• _Problem description_: The response should contain all of the data below, reproduced exactly, and no pictures.

• _Data_:

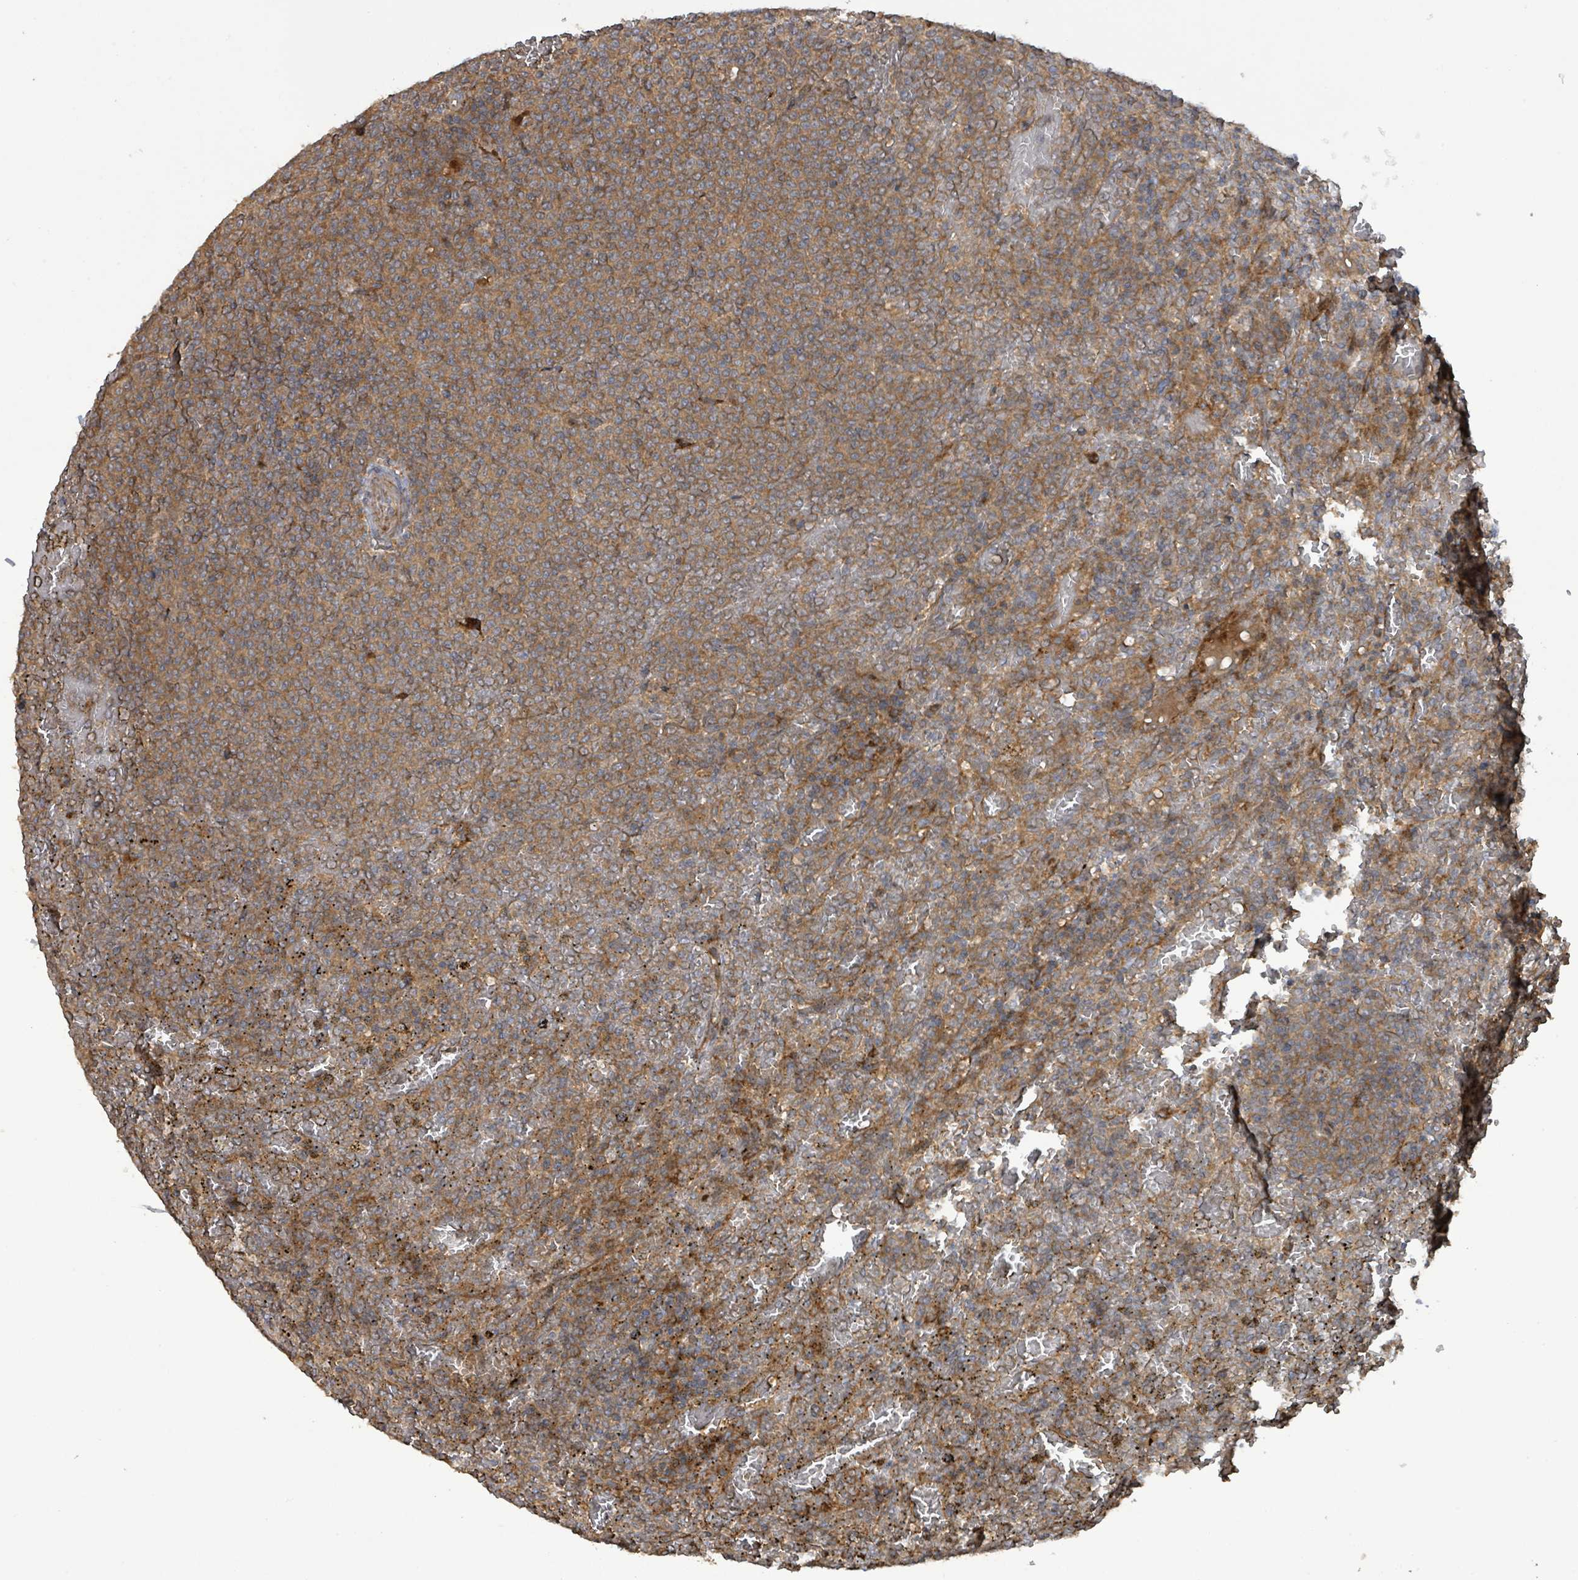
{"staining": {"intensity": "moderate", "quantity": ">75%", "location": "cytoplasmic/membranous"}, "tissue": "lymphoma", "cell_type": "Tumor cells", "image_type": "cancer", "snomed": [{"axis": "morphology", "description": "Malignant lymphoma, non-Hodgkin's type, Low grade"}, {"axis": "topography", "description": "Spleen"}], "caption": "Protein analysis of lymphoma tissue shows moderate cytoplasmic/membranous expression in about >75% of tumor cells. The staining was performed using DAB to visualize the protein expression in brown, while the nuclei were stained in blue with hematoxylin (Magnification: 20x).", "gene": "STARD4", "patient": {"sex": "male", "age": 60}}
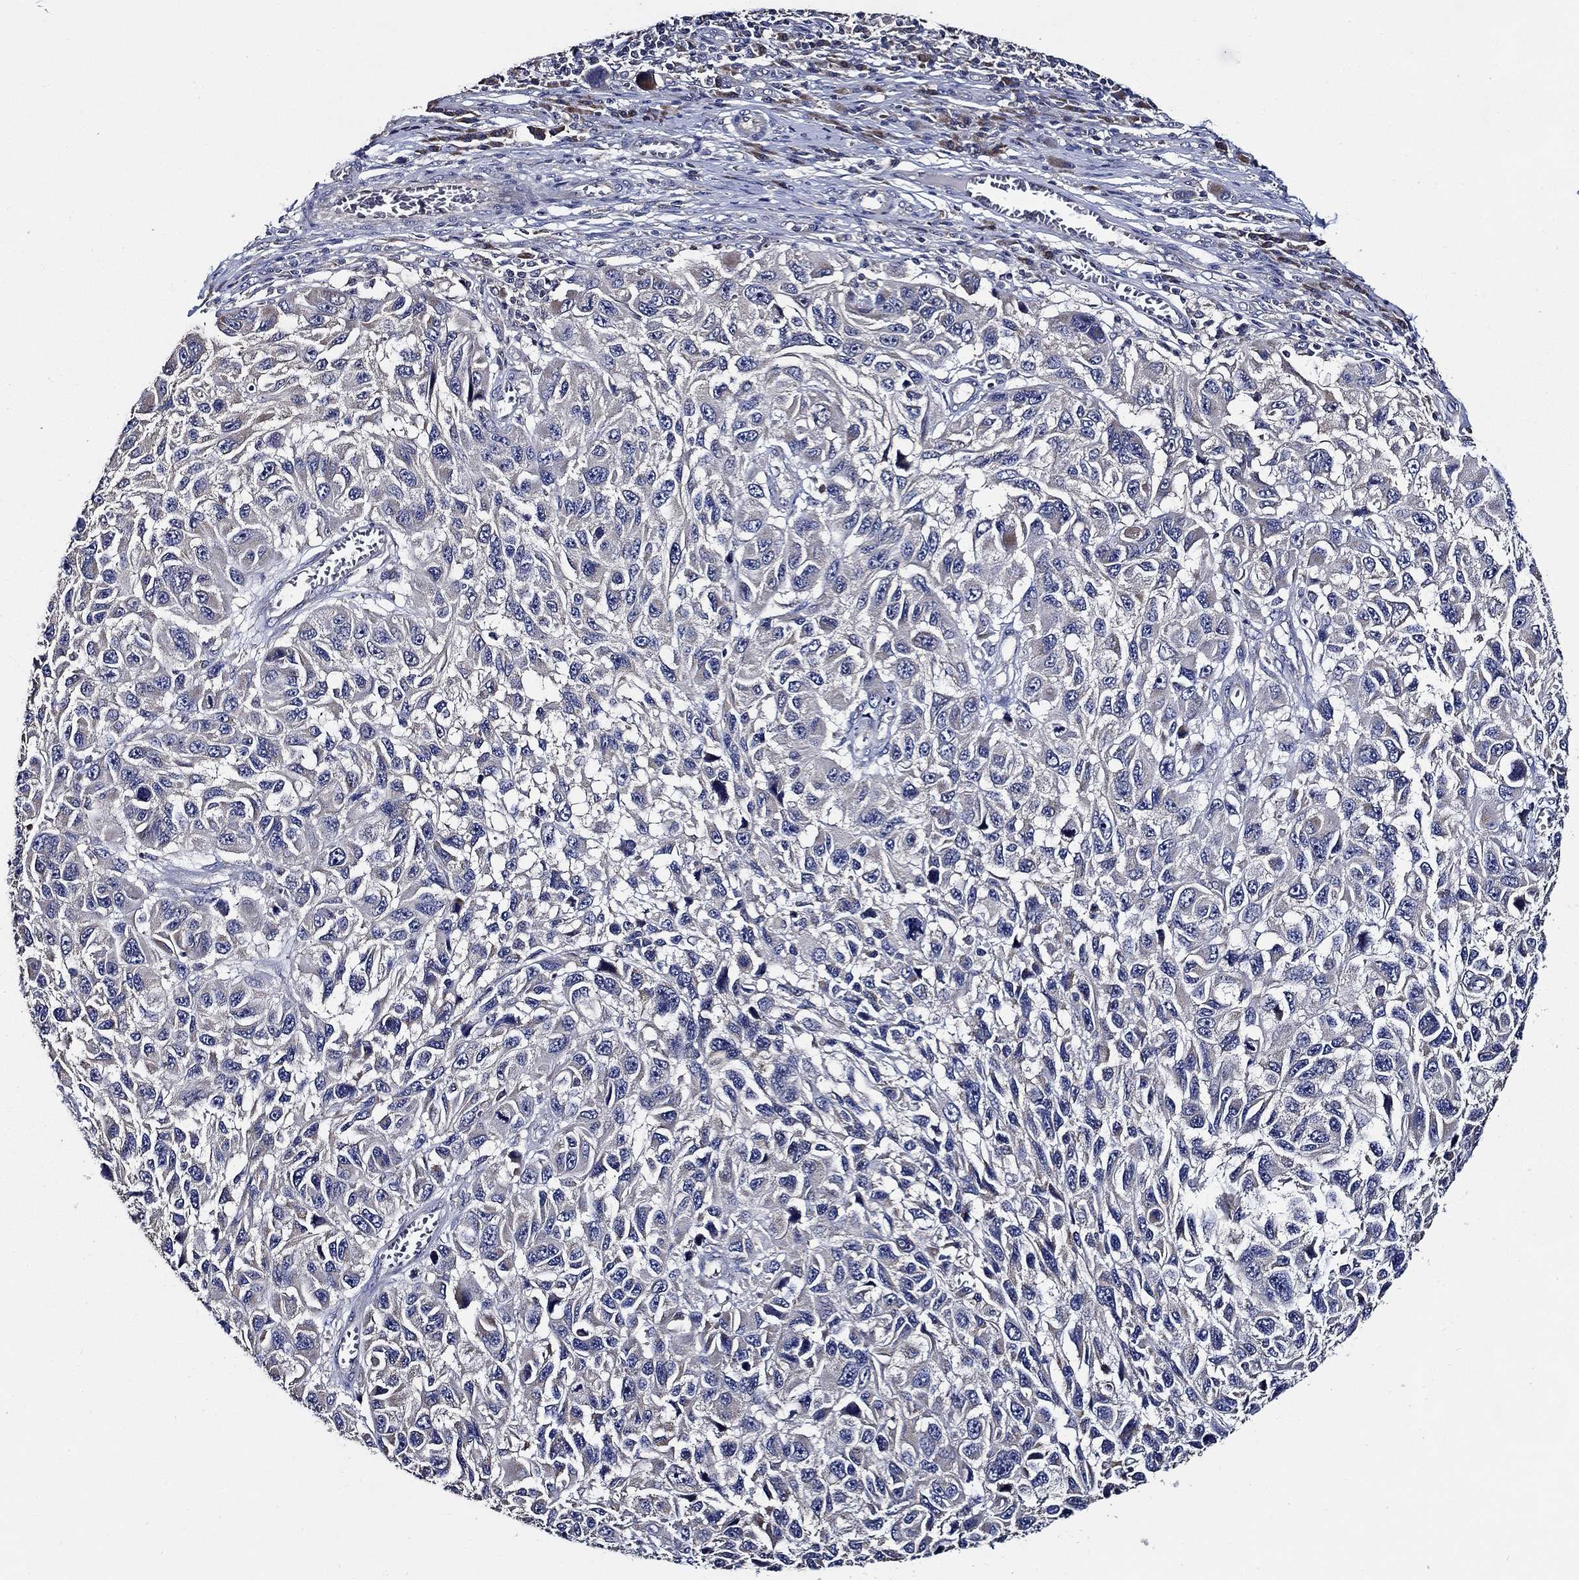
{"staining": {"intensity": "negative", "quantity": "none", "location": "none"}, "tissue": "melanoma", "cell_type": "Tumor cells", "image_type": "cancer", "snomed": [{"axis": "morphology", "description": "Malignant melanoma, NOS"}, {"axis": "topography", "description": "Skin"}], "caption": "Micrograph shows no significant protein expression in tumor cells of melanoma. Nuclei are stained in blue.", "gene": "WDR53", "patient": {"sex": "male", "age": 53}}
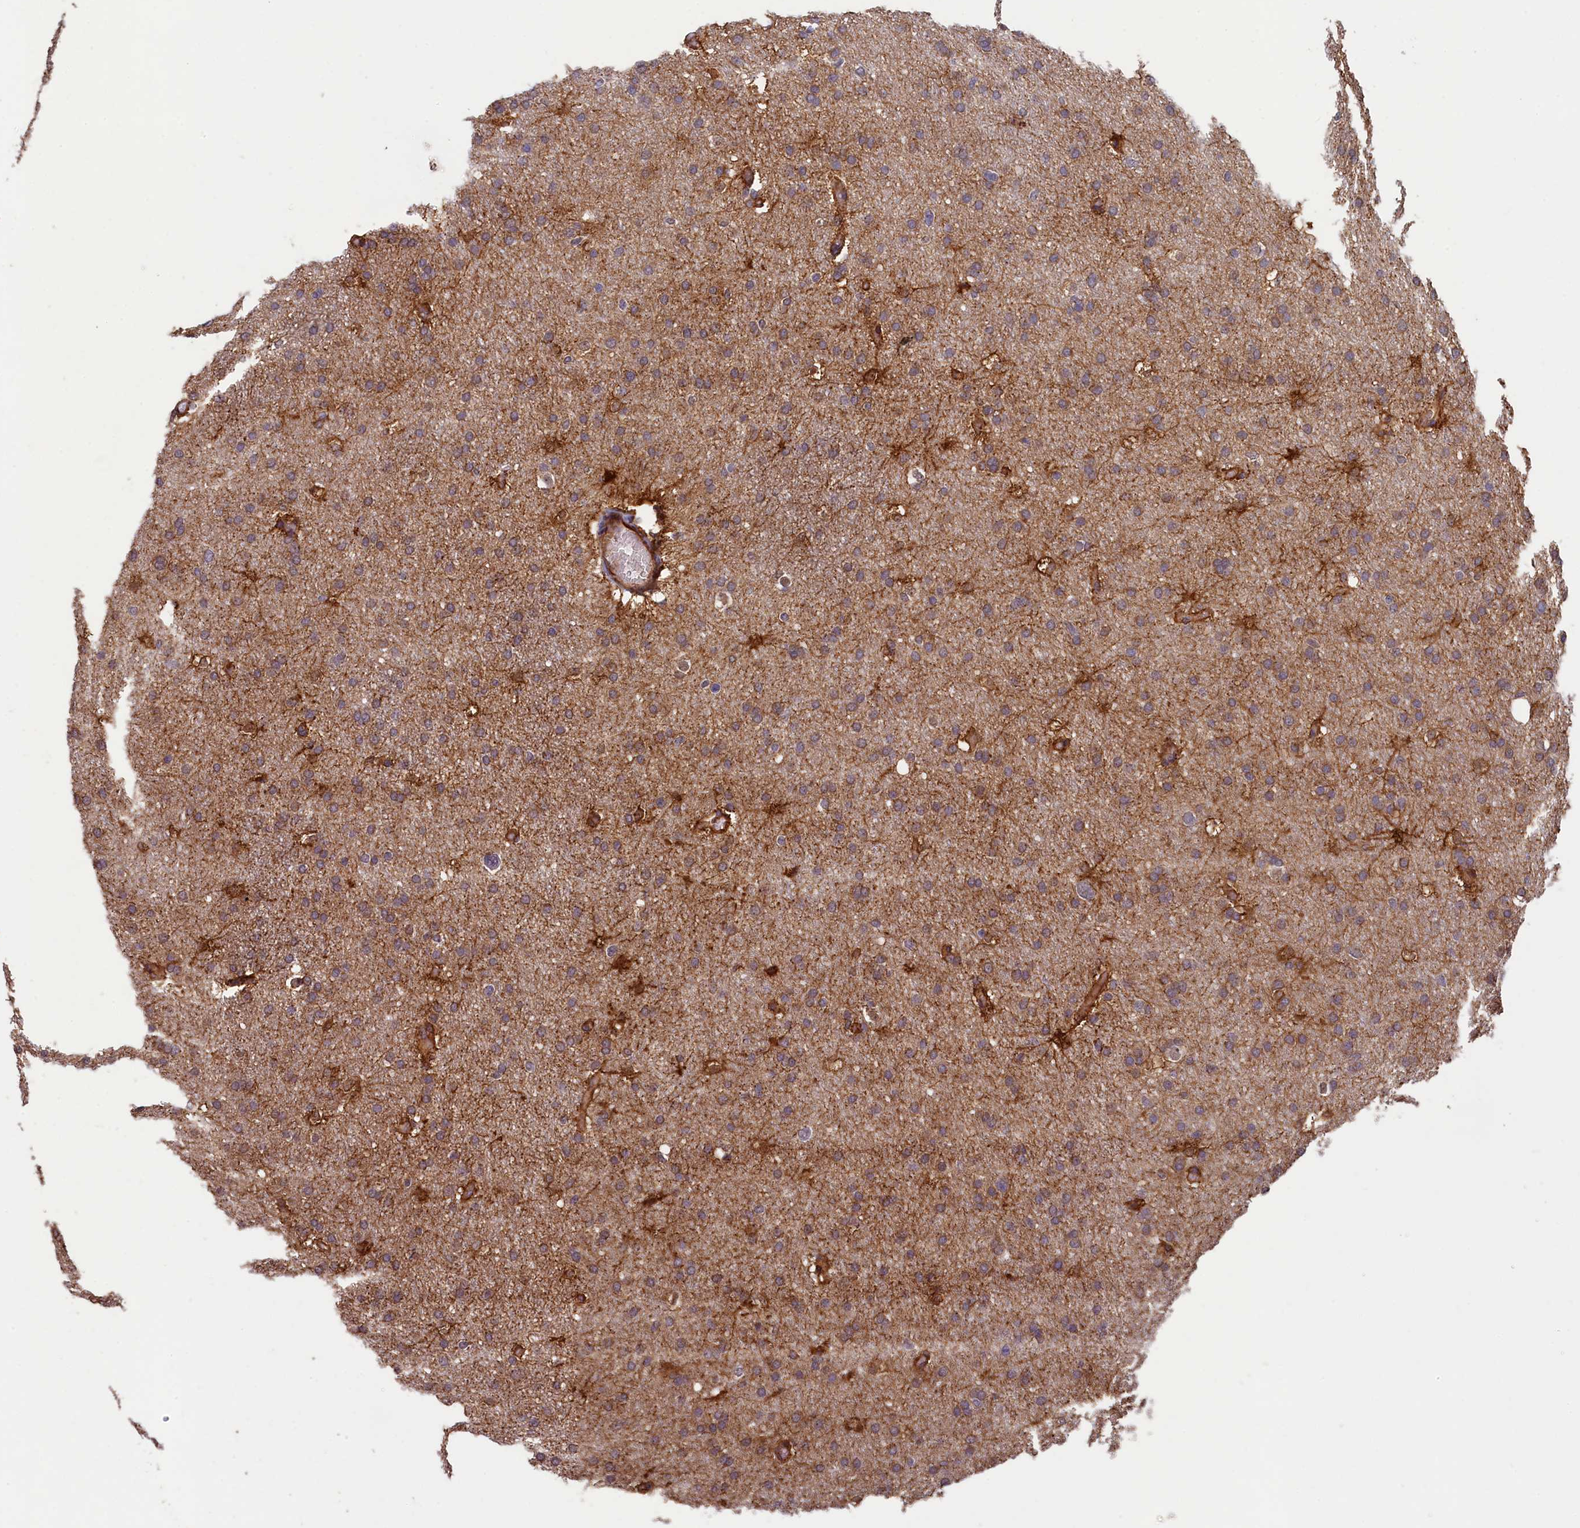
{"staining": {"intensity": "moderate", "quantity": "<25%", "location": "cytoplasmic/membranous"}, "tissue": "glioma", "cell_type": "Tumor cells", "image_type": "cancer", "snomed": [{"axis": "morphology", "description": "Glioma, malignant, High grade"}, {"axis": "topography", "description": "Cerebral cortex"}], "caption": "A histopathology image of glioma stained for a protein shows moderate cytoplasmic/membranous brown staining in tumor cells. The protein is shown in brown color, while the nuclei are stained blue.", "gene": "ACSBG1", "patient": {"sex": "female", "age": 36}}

• _Output of the task_:
{"staining": {"intensity": "moderate", "quantity": ">75%", "location": "cytoplasmic/membranous"}, "tissue": "lymphoma", "cell_type": "Tumor cells", "image_type": "cancer", "snomed": [{"axis": "morphology", "description": "Malignant lymphoma, non-Hodgkin's type, Low grade"}, {"axis": "topography", "description": "Spleen"}], "caption": "Protein analysis of lymphoma tissue shows moderate cytoplasmic/membranous expression in about >75% of tumor cells. The staining was performed using DAB to visualize the protein expression in brown, while the nuclei were stained in blue with hematoxylin (Magnification: 20x).", "gene": "STARD4", "patient": {"sex": "male", "age": 60}}
{"staining": {"intensity": "negative", "quantity": "none", "location": "none"}, "tissue": "melanoma", "cell_type": "Tumor cells", "image_type": "cancer", "snomed": [{"axis": "morphology", "description": "Malignant melanoma, NOS"}, {"axis": "topography", "description": "Skin"}], "caption": "Micrograph shows no significant protein expression in tumor cells of melanoma. Nuclei are stained in blue.", "gene": "WDR53", "patient": {"sex": "male", "age": 53}}
{"staining": {"intensity": "moderate", "quantity": "<25%", "location": "cytoplasmic/membranous"}, "tissue": "glioma", "cell_type": "Tumor cells", "image_type": "cancer", "snomed": [{"axis": "morphology", "description": "Glioma, malignant, High grade"}, {"axis": "topography", "description": "Cerebral cortex"}], "caption": "A histopathology image of glioma stained for a protein shows moderate cytoplasmic/membranous brown staining in tumor cells. The protein is shown in brown color, while the nuclei are stained blue.", "gene": "ACSBG1", "patient": {"sex": "female", "age": 36}}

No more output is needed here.